EXERCISE DATA section start
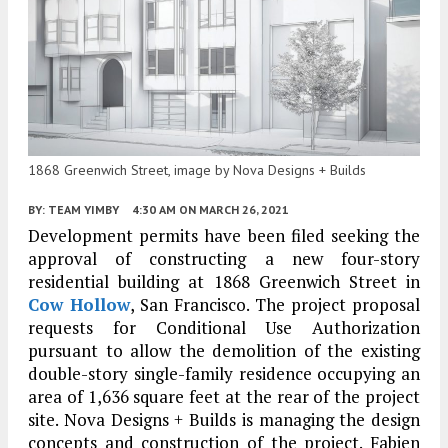
1868 Greenwich Street, image by Nova Designs + Builds
BY:
TEAM YIMBY
4:30 AM
ON MARCH 26, 2021
Development permits have been filed seeking the
approval of constructing a new four-story
residential building at 1868 Greenwich Street in
Cow Hollow
, San Francisco. The project proposal
requests for Conditional Use Authorization
pursuant to allow the demolition of the existing
double-story single-family residence occupying an
area of 1,636 square feet at the rear of the project
site. Nova Designs + Builds is managing the design
concepts and construction of the project. Fabien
EXERCISE DATA section end
TASK REQUIREMENTS:
Would you return all of the data above word for word, omitting every picture?

ANSWER AREA:
1868 Greenwich Street, image by Nova Designs + Builds
BY:
TEAM YIMBY
4:30 AM
ON MARCH 26, 2021
Development permits have been filed seeking the
approval of constructing a new four-story
residential building at 1868 Greenwich Street in
Cow Hollow
, San Francisco. The project proposal
requests for Conditional Use Authorization
pursuant to allow the demolition of the existing
double-story single-family residence occupying an
area of 1,636 square feet at the rear of the project
site. Nova Designs + Builds is managing the design
concepts and construction of the project. Fabien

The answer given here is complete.